When Cooper Olsen was four weeks old, he started to projectile vomit. Soon, he was crying through every feeding: “He’d arch his back, throw his head back and scream,” says his mom, Julie, who lives in the affluent L.A. bedroom community of Valencia. “Then he’d gulp from the bottle and cry.” It went on like this—gulp, scream, gulp, scream, gulp, scream—“over and over again,” says Julie, who works in the L.A. office of a New York-based consulting firm. After one horrible night, “over three hours of constant, bone-chilling screaming,” she and her husband, Bob, a pilot with a large U.S. airline, took Cooper to the hospital; by then, he’d stopped gaining weight. There, a doctor diagnosed him with gastroesophageal reflux disease, commonly known as “GERD.” Since he started taking Prevacid, Cooper’s become a different baby.
Yes, chronic reflux, that almost quintessentially Auntie May disease, is now hitting North Americans at every age. Indeed, the uptick of diagnoses in kids and babies is “really scary,” says Seattle physician Tom Vaughan, an expert on acid reflux and professor at the University of Washington. Two decades ago, it was almost unheard of. Now the use of proton pump inhibitors (PPIs), the strongest acid-blocking drugs, for infants like Cooper—who might once have been dismissed as “colicky”—has soared by 750 per cent in the U.S. in the past decade; a range of reflux drugs have been approved for use in kids under age 11. This year, a lime-flavoured, “kid’s-strength” version of the GERD prescription drug Nexium will hit the market. “More and more kids are being treated with PPIs and getting anti-reflux surgery,” says Dr. Douglas Corley of Kaiser Permanente Hospital in Oakland, Calif. “And no one has any idea what the long-term effects are.”

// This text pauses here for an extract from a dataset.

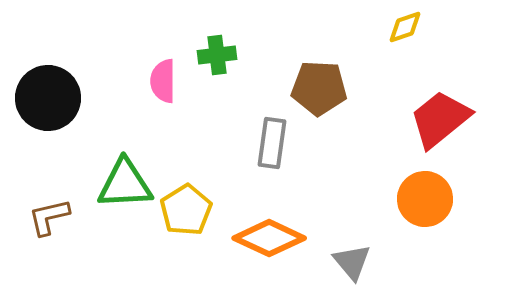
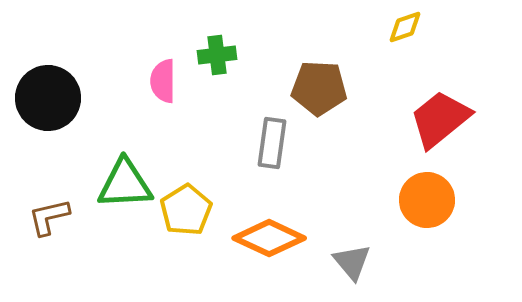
orange circle: moved 2 px right, 1 px down
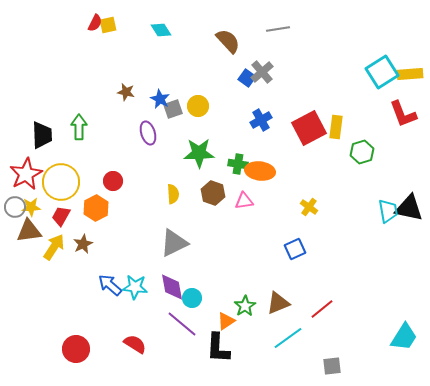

Unfortunately, ignoring the symptoms—which for kids can include coughing and tummy aches—has its perils too, notes Gail Attara, executive director of the Canadian Society of Intestinal Research. Six years ago, at age nine, her son was diagnosed with acid reflux. “He didn’t feel the effects of reflux,” says Attara—“or he wasn’t expressing it.” She took him to the doctor because she couldn’t figure out why he had such terrible breath: “He’d never had a cavity. He ate well, and was healthy in every other way. Somehow, his esophageal sphincter was open,” she explains, “and it was letting [stomach acids and] those odours up.” After being on acid suppressant medication for one day, she says, his breath was “as sweet as when he was a baby.”
The numbers among children mirror a wider trend; researchers say GERD, which only appeared in medical literature in the 1930s, may be on its way to becoming the epidemic of our times. Almost everyone has heartburn now and again, often after pigging out at Thanksgiving or Christmas. But chronic reflux—caused when digestive acids routinely splash the upper chest or throat—affects close to six million Canadians at a cost of $670 million to the health care system every year. Drugs to combat it are among the most-prescribed pills in North America, neck and neck with those used to treat high blood pressure, cholesterol and asthma. And the incidence of reflux is increasing by five per cent a year, according to a 2007 study in the journal Clinical Gastroenterology and Hepatology. The rest of the world, meanwhile, is following our lead: Europe is roughly 10 years behind North America in the incidence of GERD; Asia is 10 years behind them, says Dr. Ernst Kuipers, chair of the department of gastroenterology at Erasmus University in the Netherlands. “It’s the downside of development,” says Kuipers.
One issue that researchers, led by microbiologist Martin Blaser of New York University, have narrowed in on is the eradication of Helicobacter pylori, a once-common bacteria known to cause ulcers and stomach cancers. It turns out H. pylori—which has been virtually eliminated from industrialized countries—may have been protecting the body from GERD; it did this by slowing or decreasing the production of acid, particularly with age, says Kuipers. “As rates of H. pylori go down, GERD rates go up,” he says. “We think that relationship is causal.”